Dataset entries
========================================

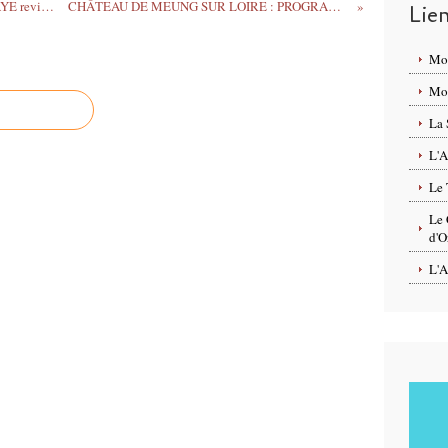
LA GUINGUETTE DE ST JEAN DE BRAYE revient le 26 juin – Découvrez le PROGRAMME jusqu’au 22 août 2020 - GRATUIT
CHÂTEAU DE MEUNG SUR LOIRE : PROGRAMME pour un bel été en famille, entre amis ou en solo du 6 juillet au 23 août 2020
Lie
Mo
Mon
La 
L'A
Le 
Le 
d'O
L'A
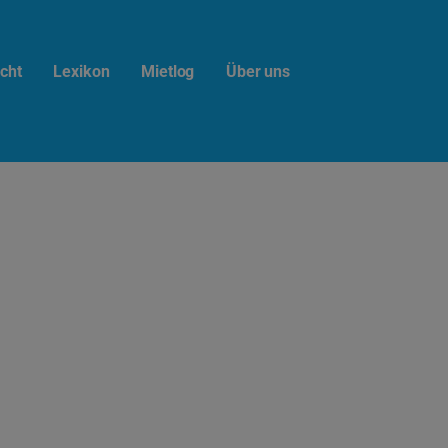
cht
Lexikon
Mietlog
Über uns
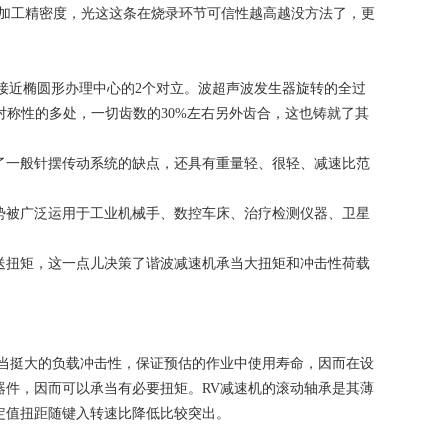
级的出产加工精密度，光这这条在烧录环节可信性越高越没方法了，更
接近椭圆形办理中心的2个对立。波超声波发生器旋转的全过
°对称性的多处，一切齿数的30%左右另外齿合，这也铸就了其
了一般针摆传动系统的缺点，还具有重量轻、很轻、减速比范
势被广泛运用于工业机械手、数控车床、治疗检测仪器、卫星
送扭矩，这一点儿决策了谐波减速机承当大扭矩和冲击性荷载
承当挺大的负载冲击性，保证预估的作业中使用寿命，因而在设
器件，因而可以承当有必要扭矩。RV减速机的滚动轴承是其薄
定值扭距随键入转速比降低比较突出。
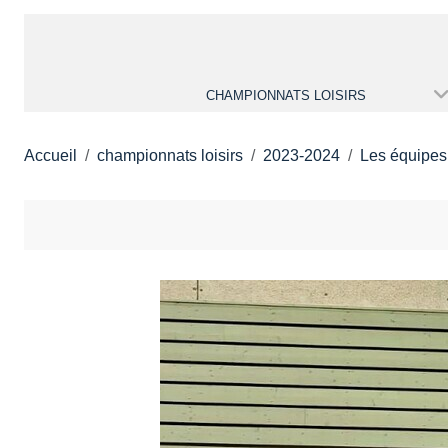
CHAMPIONNATS LOISIRS
Accueil
championnats loisirs
2023-2024
Les équipes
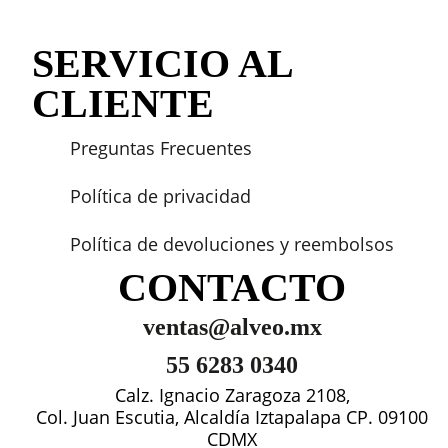
SERVICIO AL
CLIENTE
Preguntas Frecuentes
Política de privacidad
Política de devoluciones y reembolsos
CONTACTO
ventas@alveo.mx
55 6283 0340
Calz. Ignacio Zaragoza 2108,
Col. Juan Escutia, Alcaldía Iztapalapa CP. 09100
CDMX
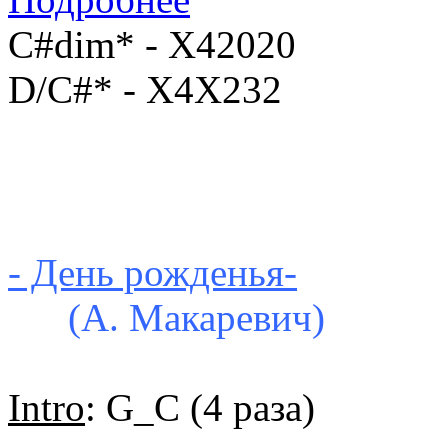
C#dim* - X42020
D/C#* - X4X232
- День рожденья-
(А. Макаревич)
Intro
: G_C (4 раза)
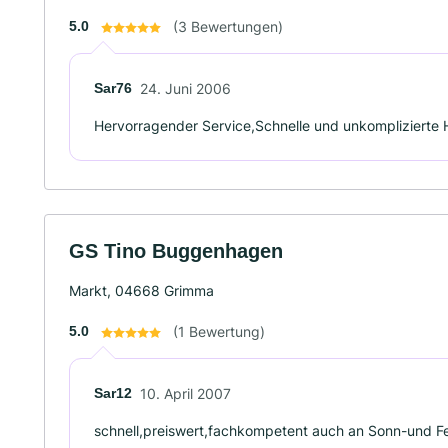
5.0
(3 Bewertungen)
Sar76
24. Juni 2006
Hervorragender Service,Schnelle und unkomplizierte H
GS Tino Buggenhagen
Markt, 04668 Grimma
5.0
(1 Bewertung)
Sar12
10. April 2007
schnell,preiswert,fachkompetent auch an Sonn-und Fe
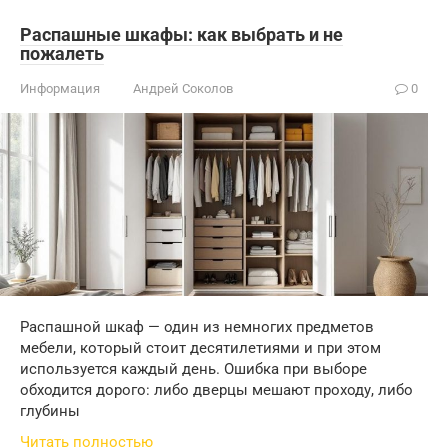
Распашные шкафы: как выбрать и не
пожалеть
Информация
Андрей Соколов
0
Распашной шкаф — один из немногих предметов
мебели, который стоит десятилетиями и при этом
используется каждый день. Ошибка при выборе
обходится дорого: либо дверцы мешают проходу, либо
глубины
Читать полностью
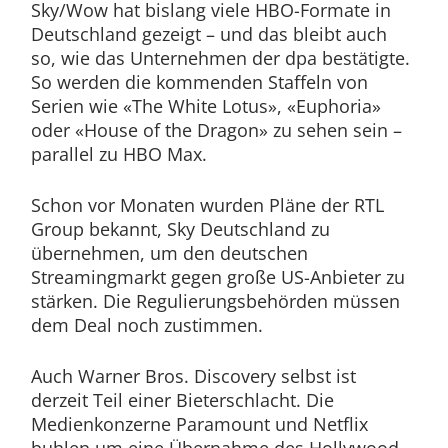
Sky/Wow hat bislang viele HBO-Formate in
Deutschland gezeigt – und das bleibt auch
so, wie das Unternehmen der dpa bestätigte.
So werden die kommenden Staffeln von
Serien wie «The White Lotus», «Euphoria»
oder «House of the Dragon» zu sehen sein –
parallel zu HBO Max.
Schon vor Monaten wurden Pläne der RTL
Group bekannt, Sky Deutschland zu
übernehmen, um den deutschen
Streamingmarkt gegen große US-Anbieter zu
stärken. Die Regulierungsbehörden müssen
dem Deal noch zustimmen.
Auch Warner Bros. Discovery selbst ist
derzeit Teil einer Bieterschlacht. Die
Medienkonzerne Paramount und Netflix
buhlen um eine Übernahme des Hollywood-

========================================

* TASK:
The reply is to be all the records above, transcribed exactly, with no pictures.

* RESPONSE:
LA GUINGUETTE DE ST JEAN DE BRAYE revient le 26 juin – Découvrez le PROGRAMME jusqu’au 22 août 2020 - GRATUIT
CHÂTEAU DE MEUNG SUR LOIRE : PROGRAMME pour un bel été en famille, entre amis ou en solo du 6 juillet au 23 août 2020
Lie
Mo
Mon
La 
L'A
Le 
Le 
d'O
L'A
cht
Lexikon
Mietlog
Über uns
级的出产加工精密度，光这这条在烧录环节可信性越高越没方法了，更
接近椭圆形办理中心的2个对立。波超声波发生器旋转的全过
°对称性的多处，一切齿数的30%左右另外齿合，这也铸就了其
了一般针摆传动系统的缺点，还具有重量轻、很轻、减速比范
势被广泛运用于工业机械手、数控车床、治疗检测仪器、卫星
送扭矩，这一点儿决策了谐波减速机承当大扭矩和冲击性荷载
承当挺大的负载冲击性，保证预估的作业中使用寿命，因而在设
器件，因而可以承当有必要扭矩。RV减速机的滚动轴承是其薄
定值扭距随键入转速比降低比较突出。
CHAMPIONNATS LOISIRS
Accueil
championnats loisirs
2023-2024
Les équipes
SERVICIO AL
CLIENTE
Preguntas Frecuentes
Política de privacidad
Política de devoluciones y reembolsos
CONTACTO
ventas@alveo.mx
55 6283 0340
Calz. Ignacio Zaragoza 2108,
Col. Juan Escutia, Alcaldía Iztapalapa CP. 09100
CDMX
C#dim* - X42020
D/C#* - X4X232
- День рожденья-
(А. Макаревич)
Intro
: G_C (4 раза)
5.0
(3 Bewertungen)
Sar76
24. Juni 2006
Hervorragender Service,Schnelle und unkomplizierte H
GS Tino Buggenhagen
Markt, 04668 Grimma
5.0
(1 Bewertung)
Sar12
10. April 2007
schnell,preiswert,fachkompetent auch an Sonn-und Fe
Распашные шкафы: как выбрать и не
пожалеть
Информация
Андрей Соколов
0
Распашной шкаф — один из немногих предметов
мебели, который стоит десятилетиями и при этом
используется каждый день. Ошибка при выборе
обходится дорого: либо дверцы мешают проходу, либо
глубины
Читать полностью
Sky/Wow hat bislang viele HBO-Formate in
Deutschland gezeigt – und das bleibt auch
so, wie das Unternehmen der dpa bestätigte.
So werden die kommenden Staffeln von
Serien wie «The White Lotus», «Euphoria»
oder «House of the Dragon» zu sehen sein –
parallel zu HBO Max.
Schon vor Monaten wurden Pläne der RTL
Group bekannt, Sky Deutschland zu
übernehmen, um den deutschen
Streamingmarkt gegen große US-Anbieter zu
stärken. Die Regulierungsbehörden müssen
dem Deal noch zustimmen.
Auch Warner Bros. Discovery selbst ist
derzeit Teil einer Bieterschlacht. Die
Medienkonzerne Paramount und Netflix
buhlen um eine Übernahme des Hollywood-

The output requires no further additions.